-- EXERCISE --
Only the lines from the one bearing "Kunzestraße 20, 04249 Leipzig" through the end of the entries should be output, exactly as they stand, and pictures should be skipped.

====

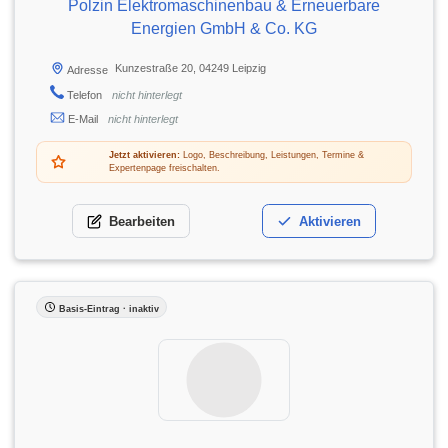
Polzin Elektromaschinenbau & Erneuerbare
Energien GmbH & Co. KG
Kunzestraße 20, 04249 Leipzig
Adresse
Telefon
nicht hinterlegt
E-Mail
nicht hinterlegt
Jetzt aktivieren:
Logo, Beschreibung, Leistungen, Termine &
Expertenpage freischalten.
Bearbeiten
Aktivieren
Basis-Eintrag · inaktiv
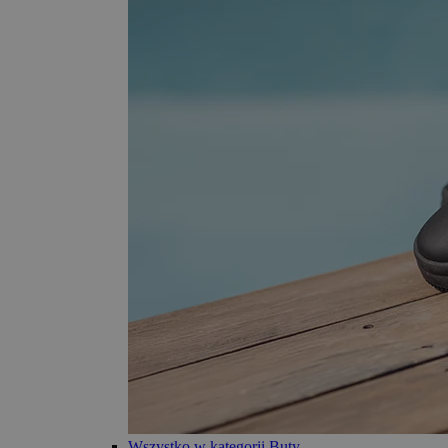
Wszystko w kategorii Buty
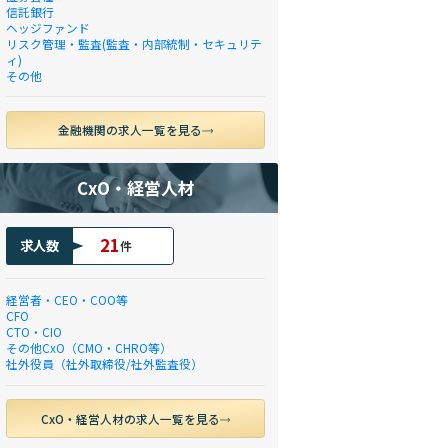
信託銀行
ヘッジファンド
リスク管理・監査(監査・内部統制・セキュリテ
ィ)
その他
金融機関の求人一覧を見る
CxO・経営人材
21
求人数
件
経営者・CEO・COO等
CFO
CTO・CIO
その他CxO（CMO・CHRO等）
社外役員（社外取締役/社外監査役）
CxO・経営人材の求人一覧を見る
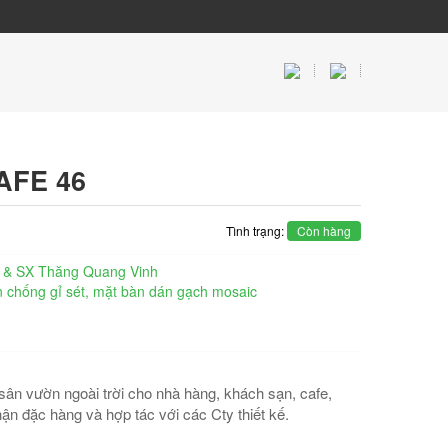
AFE 46
Tình trạng:
Còn hàng
 & SX Thăng Quang Vinh
n chống gỉ sét, mặt bàn dán gạch mosaic
ân vườn ngoài trời cho nhà hàng, khách sạn, cafe,
hận đặc hàng và hợp tác với các Cty thiết kế.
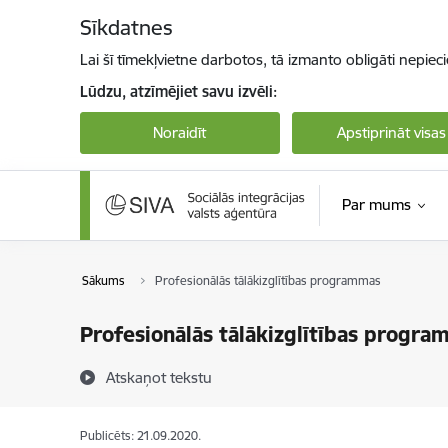
Pāriet uz lapas saturu
Sīkdatnes
Lai šī tīmekļvietne darbotos, tā izmanto obligāti nepiec
Lūdzu, atzīmējiet savu izvēli:
Noraidīt
Apstiprināt visas
Par mums
Sākums
Profesionālās tālākizglītības programmas
Profesionālās tālākizglītības progr
Atskaņot tekstu
Publicēts: 21.09.2020.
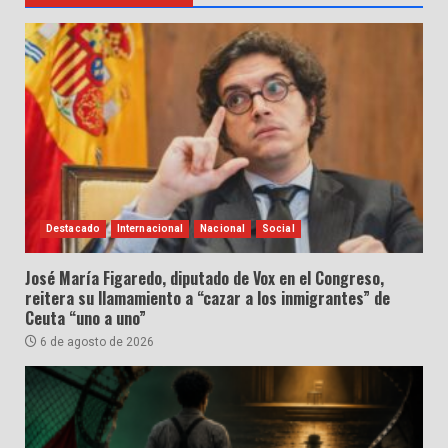
Destacado
Internacional
Nacional
Social
José María Figaredo, diputado de Vox en el Congreso,
reitera su llamamiento a “cazar a los inmigrantes” de
Ceuta “uno a uno”
6 de agosto de 2026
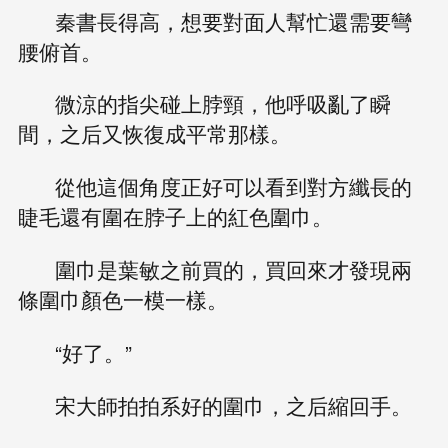
秦書長得高，想要對面人幫忙還需要彎
腰俯首。
微涼的指尖碰上脖頸，他呼吸亂了瞬
間，之后又恢復成平常那樣。
從他這個角度正好可以看到對方纖長的
睫毛還有圍在脖子上的紅色圍巾。
圍巾是葉敏之前買的，買回來才發現兩
條圍巾顏色一模一樣。
“好了。”
宋大師拍拍系好的圍巾，之后縮回手。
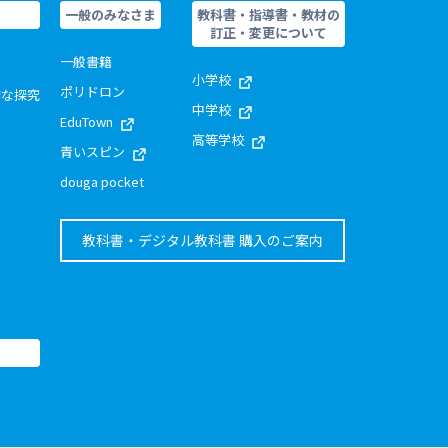
一般のみなさま
教科書・指導書・教材の
訂正・変更について
一般書籍
小学校
ポリドロン
的な探究
中学校
EduTown
高等学校
青いスピン
douga pocket
教科書・デジタル教科書 購入のご案内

====

-- ANSWER SPACE --
Kunzestraße 20, 04249 Leipzig
Adresse
Telefon
nicht hinterlegt
E-Mail
nicht hinterlegt
Jetzt aktivieren:
Logo, Beschreibung, Leistungen, Termine &
Expertenpage freischalten.
Bearbeiten
Aktivieren
Basis-Eintrag · inaktiv
Wszystko w kategorii Buty
信託銀行
ヘッジファンド
リスク管理・監査(監査・内部統制・セキュリテ
ィ)
その他
金融機関の求人一覧を見る
CxO・経営人材
21
求人数
件
経営者・CEO・COO等
CFO
CTO・CIO
その他CxO（CMO・CHRO等）
社外役員（社外取締役/社外監査役）
CxO・経営人材の求人一覧を見る
AFE 46
Tình trạng:
Còn hàng
 & SX Thăng Quang Vinh
n chống gỉ sét, mặt bàn dán gạch mosaic
ân vườn ngoài trời cho nhà hàng, khách sạn, cafe,
hận đặc hàng và hợp tác với các Cty thiết kế.
Pāriet uz lapas saturu
Sīkdatnes
Lai šī tīmekļvietne darbotos, tā izmanto obligāti nepiec
Lūdzu, atzīmējiet savu izvēli:
Noraidīt
Apstiprināt visas
Par mums
Sākums
Profesionālās tālākizglītības programmas
Profesionālās tālākizglītības progr
Atskaņot tekstu
Publicēts: 21.09.2020.
Destacado
Internacional
Nacional
Social
José María Figaredo, diputado de Vox en el Congreso,
reitera su llamamiento a “cazar a los inmigrantes” de
Ceuta “uno a uno”
6 de agosto de 2026
秦書長得高，想要對面人幫忙還需要彎
腰俯首。
微涼的指尖碰上脖頸，他呼吸亂了瞬
間，之后又恢復成平常那樣。
從他這個角度正好可以看到對方纖長的
睫毛還有圍在脖子上的紅色圍巾。
圍巾是葉敏之前買的，買回來才發現兩
條圍巾顏色一模一樣。
“好了。”
宋大師拍拍系好的圍巾，之后縮回手。
一般のみなさま
教科書・指導書・教材の
訂正・変更について
一般書籍
小学校
ポリドロン
的な探究
中学校
EduTown
高等学校
青いスピン
douga pocket
教科書・デジタル教科書 購入のご案内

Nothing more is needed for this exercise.